Apple Inc. topped earnings expectations and set a new record for March-quarter revenue to start 2022, but executives expect to see steeper pressure and billions in additional costs from challenges in the current period, sending shares lower in after-hours trading.
“Supply constraints caused by COVID-related disruptions and industry-wide silicon shortages are impacting our ability to meet customer demand for our products,” Chief Financial Officer Luca Maestri said on a conference call related to Apple’s AAPL, +4.52% earnings report Thursday.
The company anticipates that it will see $4 billion to $8 billion in negative impacts related to the constraints in its June quarter, which Maestri added was “substantially larger” than what Apple experienced during its March quarter.

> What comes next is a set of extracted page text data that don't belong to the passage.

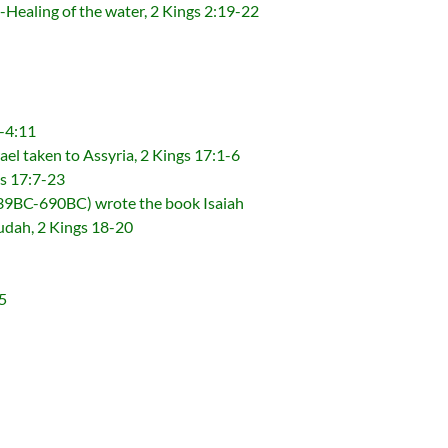
g of the water, 2 Kings 2:19-22
-4:11
en to Assyria, 2 Kings 17:1-6
 17:7-23
90BC) wrote the book Isaiah
h, 2 Kings 18-20
5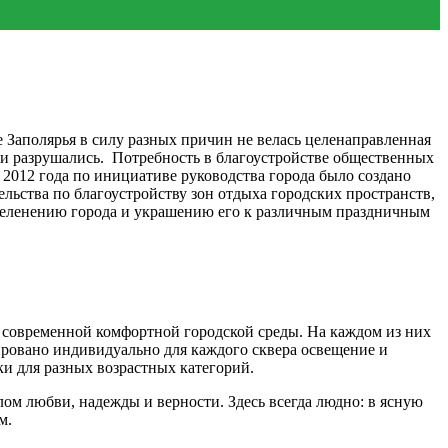
Заполярья в силу разных причин не велась целенаправленная
и разрушались. Потребность в благоустройстве общественных
я 2012 года по инициативе руководства города было создано
ьства по благоустройству зон отдыха городских пространств,
озеленению города и украшению его к различным праздничным
 современной комфортной городской среды. На каждом из них
ровано индивидуально для каждого сквера освещение и
и для разных возрастных категорий.
м любви, надежды и верности. Здесь всегда людно: в ясную
м.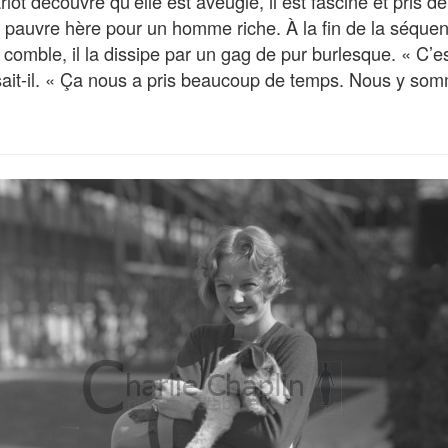
ot découvre qu’elle est aveugle, il est fasciné et pris de 
ce pauvre hère pour un homme riche. À la fin de la séque
n comble, il la dissipe par un gag de pur burlesque. « C’
sait-il. « Ça nous a pris beaucoup de temps. Nous y som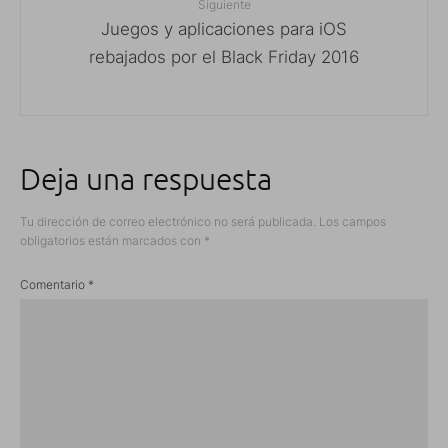
Siguiente
Juegos y aplicaciones para iOS
rebajados por el Black Friday 2016
Deja una respuesta
Tu dirección de correo electrónico no será publicada.
Los campos
obligatorios están marcados con
*
Comentario
*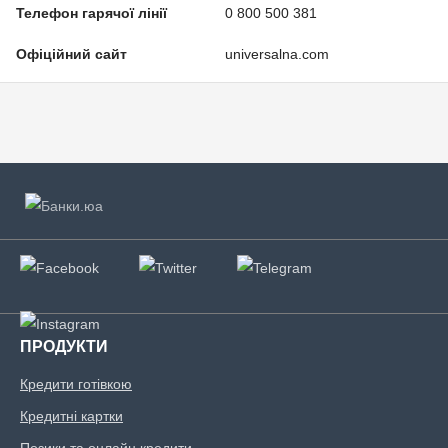
Телефон гарячої лінії
0 800 500 381
Офіційний сайт
universalna.com
ПРОДУКТИ
Кредити готівкою
Кредитні картки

While Apple fell some sting from silicon shortages in the March period, it now faces new challenges brought on by temporary factory closures in China related to COVID-19 outbreaks, Chief Executive Tim Cook noted. He expects that the pressures will impact “most of the product categories,” even though some factories have now reopened.
Shares were off 3% in after-hours trading after originally moving higher on strong results. Apple beat expectations on both earnings and revenue thanks to particular strength in its iPhone and Mac categories.

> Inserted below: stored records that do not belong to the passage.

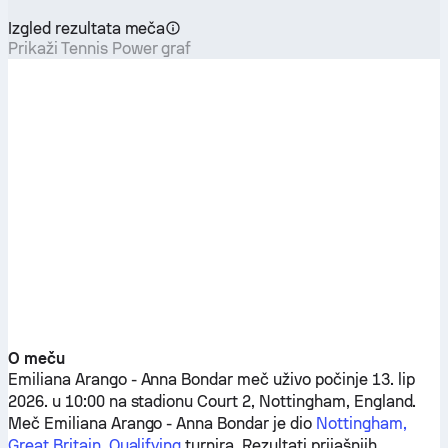
Izgled rezultata meča
Prikaži Tennis Power graf
O meču
Emiliana Arango
-
Anna Bondar
meč uživo počinje 13. lip
2026. u 10:00 na stadionu Court 2, Nottingham, England.
Meč
Emiliana Arango
-
Anna Bondar
je dio
Nottingham,
Great Britain, Qualifying
turnira. Rezultati prijašnjih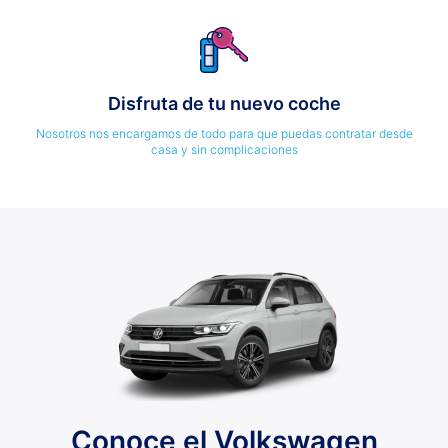
Disfruta de tu nuevo coche
Nosotros nos encargamos de todo para que puedas contratar desde
casa y sin complicaciones
Conoce el Volkswagen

The company posted fiscal second-quarter net income of $25 billion, or $1.52 a share, up from $23.6 billion, or $1.40 a share, in the year-earlier quarter. Analysts tracked by FactSet were anticipating $1.42 in earnings per share. Apple’s revenue rose to $97.3 billion from $89.6 billion, while analysts had been expecting $94.0 billion.
Apple generated $50.6 billion in revenue from its iPhone business, up from $47.9 billion a year before and ahead of the FactSet consensus, which was for $48.4 billion.
The company saw $7.6 billion in iPad revenue, down from $7.8 billion a year prior, as well as $10.4 billion in Mac revenue, which was up from $9.1 billion. The FactSet consensus was for revenue of $7.2 billion from iPads and $9.1 billion from the Mac.
Cook noted that Apple was “continuing to see such a strong demand for [the] iPad even while navigating the significant supply constraints we predicted at the start of the quarter.”
Apple’s wearables, home, and accessories category brought in $8.8 billion in revenue, up from $7.8 billion a year earlier, while analysts had been looking for $8.9 billion.
The company’s services business added $19.8 billion, compared with $16.9 billion a year before. The FactSet consensus was for $19.7 billion.
Apple executives announced alongside their latest results that they are adding $90 billion to their stock-repurchase authorization, while also boosting the quarterly dividend by 5% to 23 cents a share. The dividend will be payable May 12 to shareholders of record as of the end of business on May 9.
Apple typically provides updates on its capital-return plans with its March-quarter report, and it has set out to become net-cash neutral over time. Asked if Apple would consider doing a large acquisition instead of merely drawing down its cash balance through dividends and buybacks, Cook replied that Apple “would only acquire something that were strategic” but that the company is “always looking.”